=== Begin Enclosure ===
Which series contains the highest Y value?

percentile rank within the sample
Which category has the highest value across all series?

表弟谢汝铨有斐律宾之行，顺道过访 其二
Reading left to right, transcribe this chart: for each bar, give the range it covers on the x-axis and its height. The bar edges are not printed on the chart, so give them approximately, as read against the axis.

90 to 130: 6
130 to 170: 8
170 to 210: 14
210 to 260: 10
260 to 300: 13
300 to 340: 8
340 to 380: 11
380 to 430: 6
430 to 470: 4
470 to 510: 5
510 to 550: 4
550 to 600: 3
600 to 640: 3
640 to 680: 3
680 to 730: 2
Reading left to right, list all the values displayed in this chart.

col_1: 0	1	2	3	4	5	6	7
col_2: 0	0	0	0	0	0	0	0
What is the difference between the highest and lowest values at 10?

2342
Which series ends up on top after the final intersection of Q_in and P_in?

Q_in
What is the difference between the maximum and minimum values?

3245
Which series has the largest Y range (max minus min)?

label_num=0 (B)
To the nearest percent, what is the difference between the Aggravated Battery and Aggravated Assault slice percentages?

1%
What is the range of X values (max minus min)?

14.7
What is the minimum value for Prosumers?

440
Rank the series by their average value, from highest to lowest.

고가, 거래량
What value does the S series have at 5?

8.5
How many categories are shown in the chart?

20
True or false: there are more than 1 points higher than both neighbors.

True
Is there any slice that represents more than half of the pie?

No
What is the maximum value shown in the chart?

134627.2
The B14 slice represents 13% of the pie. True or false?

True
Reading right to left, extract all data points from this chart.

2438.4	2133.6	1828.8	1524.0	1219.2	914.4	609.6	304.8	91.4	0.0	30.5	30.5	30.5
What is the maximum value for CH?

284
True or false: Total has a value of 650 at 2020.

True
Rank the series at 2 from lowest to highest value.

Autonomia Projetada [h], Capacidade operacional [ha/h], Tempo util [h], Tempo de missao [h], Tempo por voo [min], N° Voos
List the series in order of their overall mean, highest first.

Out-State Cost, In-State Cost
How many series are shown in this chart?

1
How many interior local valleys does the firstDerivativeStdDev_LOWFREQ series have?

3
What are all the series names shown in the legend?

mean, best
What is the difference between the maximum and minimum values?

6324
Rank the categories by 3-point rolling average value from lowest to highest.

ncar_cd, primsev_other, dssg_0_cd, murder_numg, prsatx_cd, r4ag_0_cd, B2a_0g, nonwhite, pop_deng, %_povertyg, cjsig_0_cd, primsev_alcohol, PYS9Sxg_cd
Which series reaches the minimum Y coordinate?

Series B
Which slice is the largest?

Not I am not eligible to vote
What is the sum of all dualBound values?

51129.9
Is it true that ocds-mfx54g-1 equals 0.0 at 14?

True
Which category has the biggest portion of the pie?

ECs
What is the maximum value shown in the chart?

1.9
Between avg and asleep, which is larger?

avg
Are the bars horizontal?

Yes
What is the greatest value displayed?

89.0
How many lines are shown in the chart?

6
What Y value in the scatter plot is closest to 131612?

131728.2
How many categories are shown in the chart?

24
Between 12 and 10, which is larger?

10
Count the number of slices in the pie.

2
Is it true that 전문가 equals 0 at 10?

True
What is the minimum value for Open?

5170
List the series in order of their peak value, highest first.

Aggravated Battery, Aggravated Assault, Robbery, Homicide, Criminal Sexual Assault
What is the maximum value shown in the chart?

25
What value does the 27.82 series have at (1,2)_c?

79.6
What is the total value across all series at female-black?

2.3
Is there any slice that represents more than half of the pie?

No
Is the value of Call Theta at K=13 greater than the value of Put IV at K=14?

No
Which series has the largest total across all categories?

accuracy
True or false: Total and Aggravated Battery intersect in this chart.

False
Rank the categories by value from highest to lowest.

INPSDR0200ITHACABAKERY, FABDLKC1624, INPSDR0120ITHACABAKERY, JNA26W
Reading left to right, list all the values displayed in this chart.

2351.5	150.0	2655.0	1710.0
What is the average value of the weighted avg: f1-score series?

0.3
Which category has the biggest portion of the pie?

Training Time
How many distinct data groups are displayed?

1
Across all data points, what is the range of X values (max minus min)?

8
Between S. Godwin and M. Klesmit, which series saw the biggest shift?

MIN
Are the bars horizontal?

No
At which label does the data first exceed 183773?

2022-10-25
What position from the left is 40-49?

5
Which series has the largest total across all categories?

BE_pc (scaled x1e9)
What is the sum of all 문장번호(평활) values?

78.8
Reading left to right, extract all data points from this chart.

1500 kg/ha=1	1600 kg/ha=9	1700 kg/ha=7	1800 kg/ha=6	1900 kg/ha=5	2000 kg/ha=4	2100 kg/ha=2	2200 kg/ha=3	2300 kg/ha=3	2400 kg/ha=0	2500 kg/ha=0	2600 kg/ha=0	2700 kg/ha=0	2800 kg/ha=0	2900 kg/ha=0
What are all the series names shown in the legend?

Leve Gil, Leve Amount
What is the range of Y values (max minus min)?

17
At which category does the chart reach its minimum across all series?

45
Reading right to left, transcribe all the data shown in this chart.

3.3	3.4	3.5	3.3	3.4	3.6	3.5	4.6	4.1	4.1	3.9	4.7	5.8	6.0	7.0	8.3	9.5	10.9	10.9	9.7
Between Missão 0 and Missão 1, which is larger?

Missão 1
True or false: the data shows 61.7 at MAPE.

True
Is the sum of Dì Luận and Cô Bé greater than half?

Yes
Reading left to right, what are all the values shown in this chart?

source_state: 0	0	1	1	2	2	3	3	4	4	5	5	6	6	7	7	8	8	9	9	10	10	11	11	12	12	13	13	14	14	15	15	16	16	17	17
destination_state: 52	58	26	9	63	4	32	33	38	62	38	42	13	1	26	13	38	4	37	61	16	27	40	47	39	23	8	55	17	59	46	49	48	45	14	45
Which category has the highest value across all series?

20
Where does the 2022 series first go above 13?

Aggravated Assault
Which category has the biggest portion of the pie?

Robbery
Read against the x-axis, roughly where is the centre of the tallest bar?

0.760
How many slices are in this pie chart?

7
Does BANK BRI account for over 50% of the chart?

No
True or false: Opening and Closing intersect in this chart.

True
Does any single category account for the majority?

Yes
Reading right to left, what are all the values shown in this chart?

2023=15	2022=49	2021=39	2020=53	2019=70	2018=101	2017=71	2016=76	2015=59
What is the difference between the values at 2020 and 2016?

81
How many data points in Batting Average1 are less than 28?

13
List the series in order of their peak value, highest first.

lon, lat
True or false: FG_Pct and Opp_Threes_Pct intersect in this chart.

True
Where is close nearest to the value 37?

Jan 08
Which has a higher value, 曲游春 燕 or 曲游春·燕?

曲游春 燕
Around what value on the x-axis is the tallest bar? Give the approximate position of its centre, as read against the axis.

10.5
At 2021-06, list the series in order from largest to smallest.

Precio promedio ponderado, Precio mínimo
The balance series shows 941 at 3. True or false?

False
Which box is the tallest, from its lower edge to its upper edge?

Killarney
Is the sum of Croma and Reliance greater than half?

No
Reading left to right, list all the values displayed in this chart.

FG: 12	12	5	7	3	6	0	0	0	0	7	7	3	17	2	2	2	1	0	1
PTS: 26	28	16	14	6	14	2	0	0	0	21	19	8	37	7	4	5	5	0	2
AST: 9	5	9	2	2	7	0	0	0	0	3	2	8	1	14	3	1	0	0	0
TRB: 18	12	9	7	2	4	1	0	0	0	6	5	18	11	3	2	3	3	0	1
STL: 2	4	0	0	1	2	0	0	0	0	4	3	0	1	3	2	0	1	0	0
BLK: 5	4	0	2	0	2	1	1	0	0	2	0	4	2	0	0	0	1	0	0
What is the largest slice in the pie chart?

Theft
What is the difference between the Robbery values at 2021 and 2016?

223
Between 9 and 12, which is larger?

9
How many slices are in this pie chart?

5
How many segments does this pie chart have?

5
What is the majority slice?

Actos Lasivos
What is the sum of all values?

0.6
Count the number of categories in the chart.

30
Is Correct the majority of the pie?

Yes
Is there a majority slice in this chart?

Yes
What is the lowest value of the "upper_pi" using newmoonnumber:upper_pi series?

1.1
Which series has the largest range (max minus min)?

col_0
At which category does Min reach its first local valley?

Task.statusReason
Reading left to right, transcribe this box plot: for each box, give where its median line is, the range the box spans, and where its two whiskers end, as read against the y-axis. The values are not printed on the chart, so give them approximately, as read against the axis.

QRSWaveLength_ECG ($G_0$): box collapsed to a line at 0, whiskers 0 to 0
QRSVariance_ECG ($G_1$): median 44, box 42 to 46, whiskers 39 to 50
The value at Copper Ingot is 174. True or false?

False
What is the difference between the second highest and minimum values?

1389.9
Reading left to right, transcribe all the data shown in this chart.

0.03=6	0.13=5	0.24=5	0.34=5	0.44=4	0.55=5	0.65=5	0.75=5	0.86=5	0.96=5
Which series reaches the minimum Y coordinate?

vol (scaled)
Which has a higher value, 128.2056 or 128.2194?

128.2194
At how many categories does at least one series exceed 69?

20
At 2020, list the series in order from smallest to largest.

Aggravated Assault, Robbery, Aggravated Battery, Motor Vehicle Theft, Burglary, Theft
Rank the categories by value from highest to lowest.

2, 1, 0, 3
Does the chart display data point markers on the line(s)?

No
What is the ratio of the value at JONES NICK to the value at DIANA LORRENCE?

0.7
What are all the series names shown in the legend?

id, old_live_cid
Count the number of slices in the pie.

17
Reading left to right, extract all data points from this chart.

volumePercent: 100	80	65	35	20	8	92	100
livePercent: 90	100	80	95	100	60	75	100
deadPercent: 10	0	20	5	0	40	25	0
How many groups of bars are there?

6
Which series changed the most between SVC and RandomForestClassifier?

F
=== End Enclosure ===
* [TASK DIRECTIONS] Show every line of the records above that contains the string "axis".

* [TASK SOLUTION]
Reading left to right, transcribe this chart: for each bar, give the range it covers on the x-axis and its height. The bar edges are not printed on the chart, so give them approximately, as read against the axis.
Read against the x-axis, roughly where is the centre of the tallest bar?
Around what value on the x-axis is the tallest bar? Give the approximate position of its centre, as read against the axis.
Reading left to right, transcribe this box plot: for each box, give where its median line is, the range the box spans, and where its two whiskers end, as read against the y-axis. The values are not printed on the chart, so give them approximately, as read against the axis.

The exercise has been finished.